Today, during the Amazon Re:invent conference in Las Vegas, Amazon Web Services rolled out a new generation of EC2 instances, aimed at the most compute-intensive applications. The C3 instance type sports the latest Intel Xeon processors, generous memory and fast storage and networking.
The C3 joins the C1 and C2 instances that make up Amazon’s Compute Optimized family, which Amazon says has “the highest performance processors and the lowest price/compute performance compared to all other Amazon EC2 instances.”

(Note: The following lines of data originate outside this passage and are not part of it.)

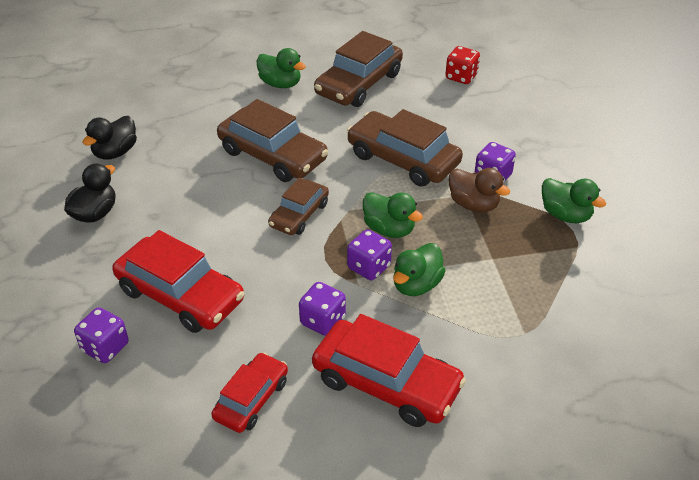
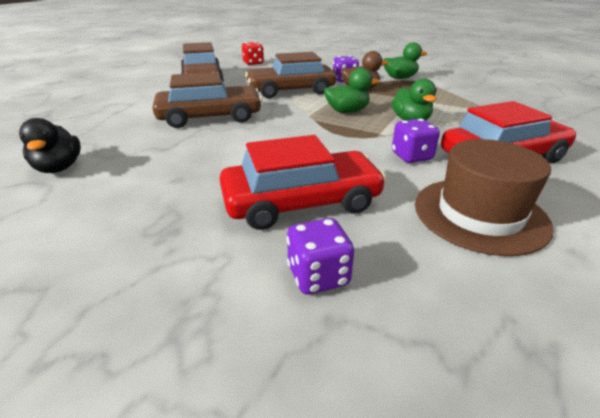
camera: 50 degrees left, 10 degrees down
black duck [64,164,116,223] -> none
red car [211,352,288,433] -> brown hat [415,139,554,256]
green duck [256,48,306,88] -> none
brown car [268,177,329,235] -> none
purple dice [347,229,392,280] -> none

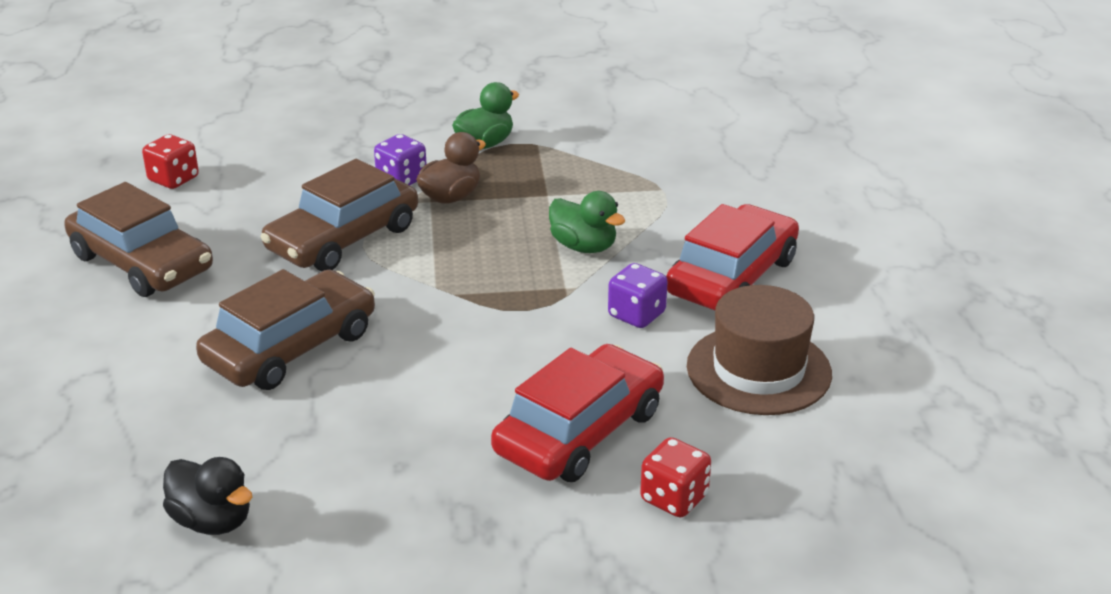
camera: 35 degrees left, 0 degrees up
purple dice [286,218,354,295] -> red dice [640,437,711,517]
green duck [324,68,380,113] -> none

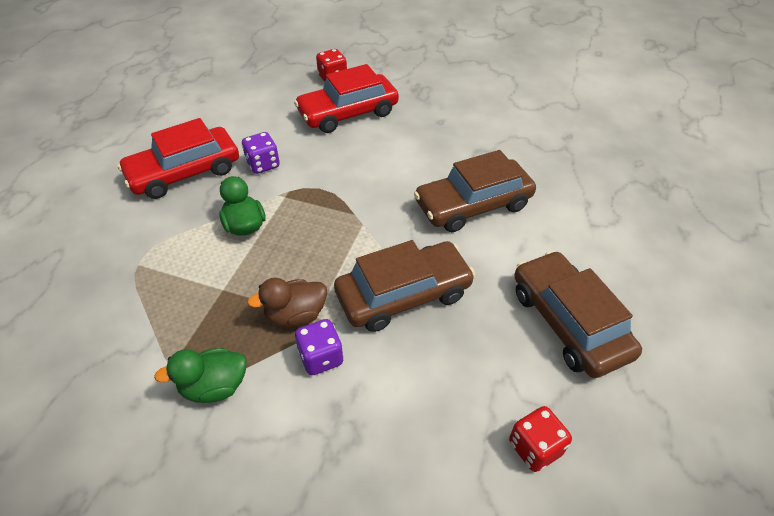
camera: 155 degrees left, 15 degrees up
black duck [163,457,252,535] -> none
brown hat [687,285,832,415] -> none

There are five sizes to select from: c3.large, c3.xlarge, c3.2xlarge, c3.4xlarge and c3.8xlarge with 2, 4, 8, 16 and 32 virtual cores (vCPUs) respectively.

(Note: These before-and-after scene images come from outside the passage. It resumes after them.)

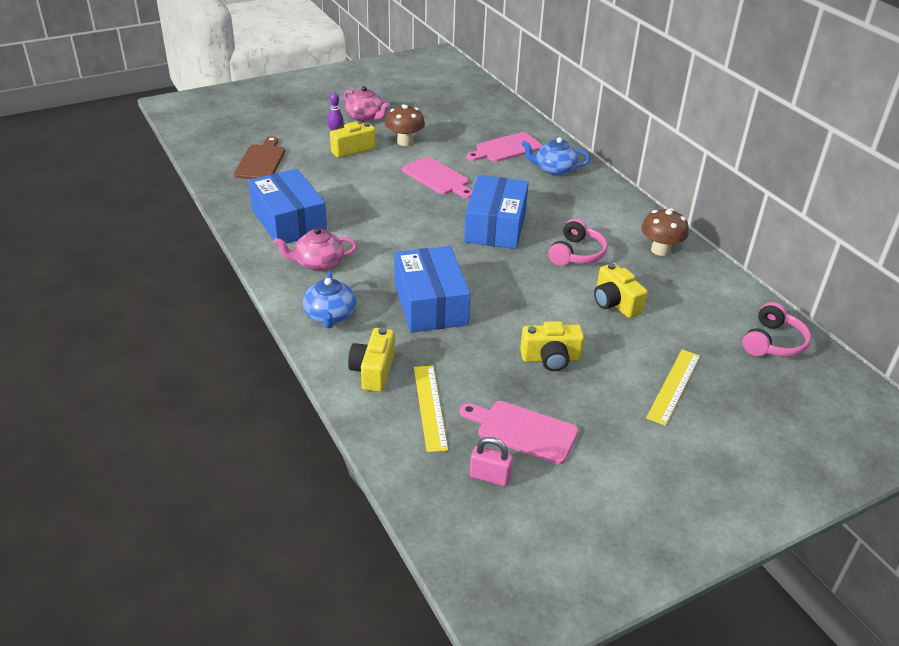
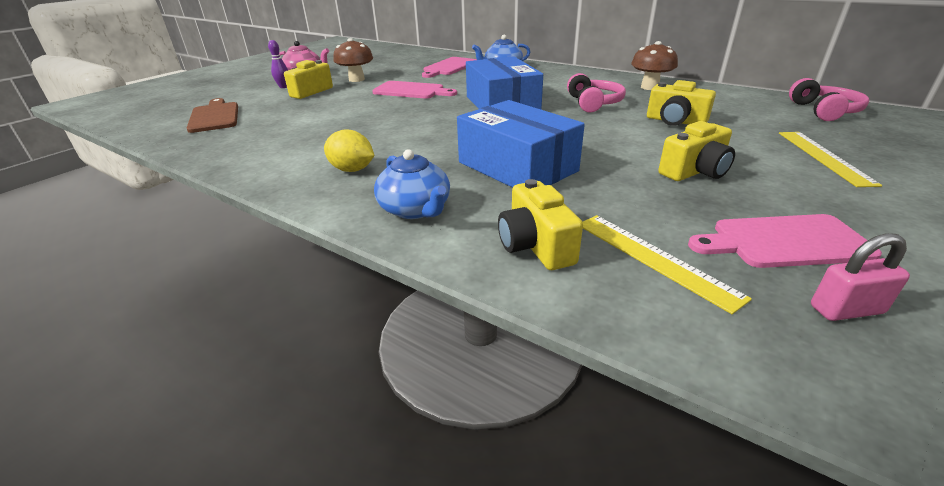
camera: 25 degrees left, 5 degrees down
blue box [248,169,327,246] -> none
pink teapot [274,228,357,271] -> yellow lemon [324,129,375,172]

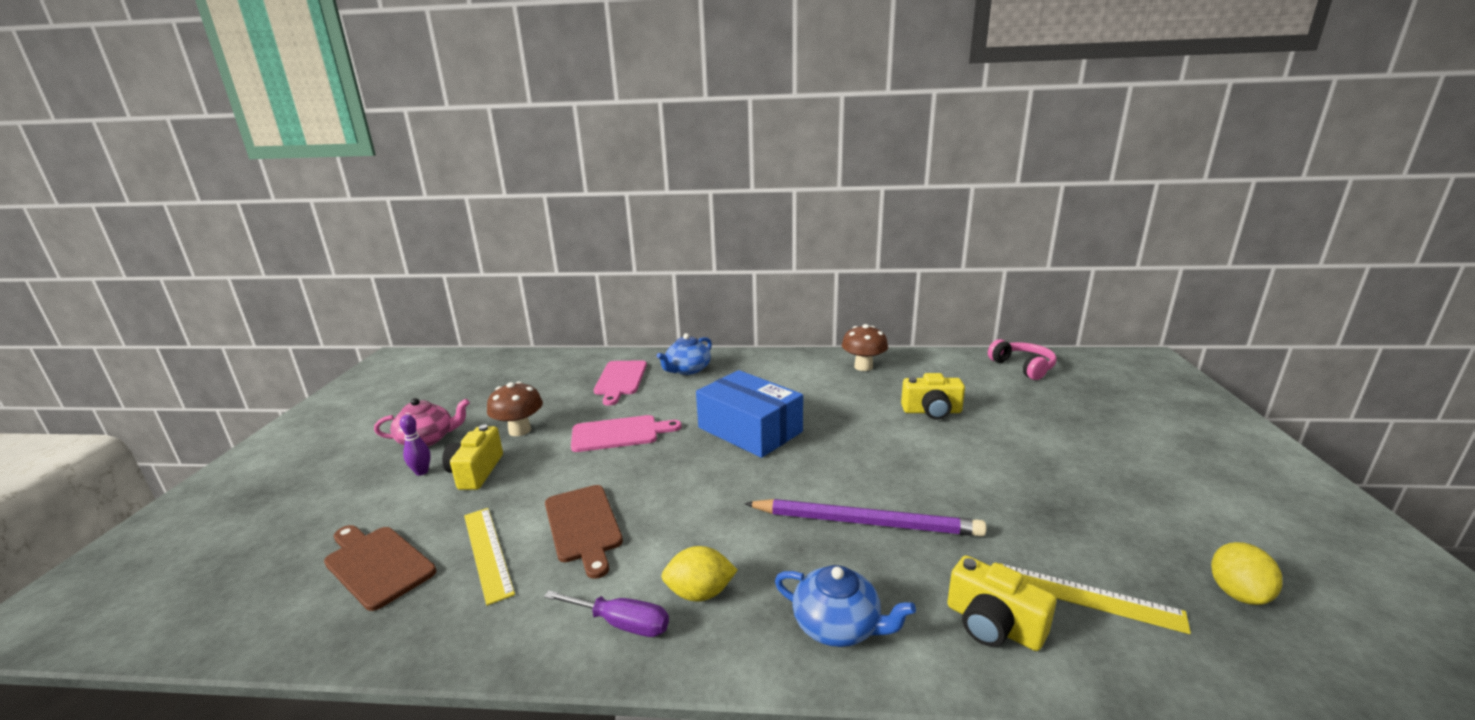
camera: 30 degrees left, 10 degrees down
blue box [457,100,585,188] -> purple pencil [744,499,986,537]
pink headphones [567,73,626,113] -> none
yellow camera [658,121,735,181] -> none
pink cutting board [688,214,882,268] -> none
yellow ruler [779,132,882,187] -> yellow ruler moved to [464,508,515,606]
pink padlock [811,233,910,321] -> yellow lemon [1211,542,1283,605]
none -> purple screwdriver [544,590,669,637]
none -> brown cutting board [545,485,623,579]

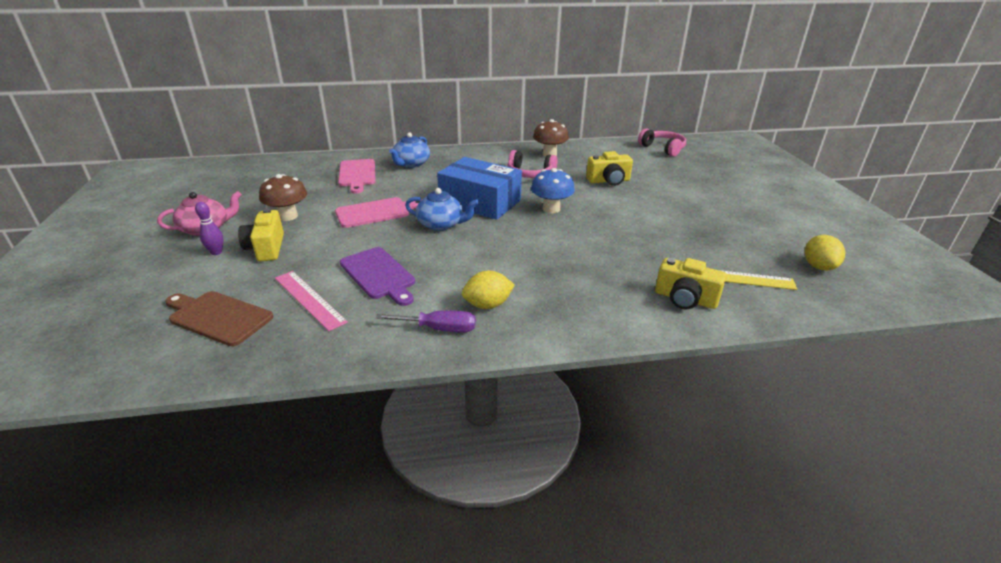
camera: 15 degrees left, 10 degrees up
yellow ruler [464,508,515,606] -> pink ruler [275,271,348,331]
brown cutting board [545,485,623,579] -> purple cutting board [340,247,415,306]
purple pencil [744,499,986,537] -> none
blue teapot [775,565,916,647] -> blue teapot moved to [405,188,479,231]
none -> pink headphones [508,150,558,178]
none -> blue mushroom [531,168,575,213]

The C3 instance type is powered by two-socket servers outfitted with Intel’s Xeon E5-2680 v2 processors, which sport 10 cores (20 threads) running at 2.8 GHz. These are variants of the Ivy Bridge parts that Intel released in September. Each C3 virtual core (vCPU) is a hardware Hyper-Thread. The C3 instance boasts SSD-based storage and employs what AWS calls “Enhanced Networking,” for “improved inter-instance latencies, lower network jitter and higher packet per second (PPS) performance.” The exact interconnect technology is not specified, but so far Amazon’s high-end instances have topped out at 10GbE.

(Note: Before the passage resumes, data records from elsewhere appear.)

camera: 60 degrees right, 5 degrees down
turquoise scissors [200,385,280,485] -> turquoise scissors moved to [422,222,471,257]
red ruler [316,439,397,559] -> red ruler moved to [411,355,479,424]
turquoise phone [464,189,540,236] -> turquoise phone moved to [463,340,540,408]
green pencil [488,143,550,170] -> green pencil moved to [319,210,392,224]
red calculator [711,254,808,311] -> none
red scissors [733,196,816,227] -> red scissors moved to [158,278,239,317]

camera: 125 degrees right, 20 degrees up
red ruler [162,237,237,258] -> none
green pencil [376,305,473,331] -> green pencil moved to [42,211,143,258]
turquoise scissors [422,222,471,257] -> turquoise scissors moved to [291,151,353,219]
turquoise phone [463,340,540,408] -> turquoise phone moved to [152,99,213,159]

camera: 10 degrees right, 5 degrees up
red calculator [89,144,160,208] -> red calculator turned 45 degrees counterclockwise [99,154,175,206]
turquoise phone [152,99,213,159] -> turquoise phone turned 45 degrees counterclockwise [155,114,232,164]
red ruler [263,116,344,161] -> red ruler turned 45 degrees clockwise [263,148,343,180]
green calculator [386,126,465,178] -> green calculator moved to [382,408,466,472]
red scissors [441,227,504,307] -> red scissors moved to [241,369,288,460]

What Amazon has begun specifying are the underlying processor types for its new instances. In a blog post, AWS rep Jeff Bezos explains that this enables customers to tune their application to exploit the processor’s specific characteristics.
Timothy Prickett Morgan, editor of HPCwire’s sister publication, EnterpriseTech, reports that Amazon CTO Werner Vogels, speaking at the AWS re:Invent conference, called this offering the “absolute highest performance instance” that AWS has. Vogels also said that the inter-instance latencies have been “brought down much lower,” enabling AWS users to run the highest performance HPC applications.
To highlight the potential of the C3 instances for real HPC workloads, AWS launched a 26,496 core cluster and compared it with the most recent TOP500 scores. With a LINPACK reading of 484.18 teraflops, the C3-backed cluster would nab a 56th place finish on the June 2013 list. This virtual cluster is twice as performant as its predecessor, an AWS cluster of 1,064 CC2 instances, which achieved 241 teraflops Rmax for a 41st place finish on the November 2011 TOP500 list.
AWS envisions that customers will use the new instance types for CPU-bound, scale out applications and compute-intensive HPC workloads. Potential applications include high traffic front-end fleets, batch processing, distributed analytics and HPC applications that can benefit from increased speed, higher memory, faster storage, and an overall tighter configuration thanks to improved networking.
C3 instances are available for purchase in the US East (N. Virginia), US West (Oregon), EU (Ireland), Asia Pacific (Singapore), Asia Pacific (Tokyo), and Asia Pacific (Sydney) regions. On-Demand, Reserved and Spot pricing are all supported.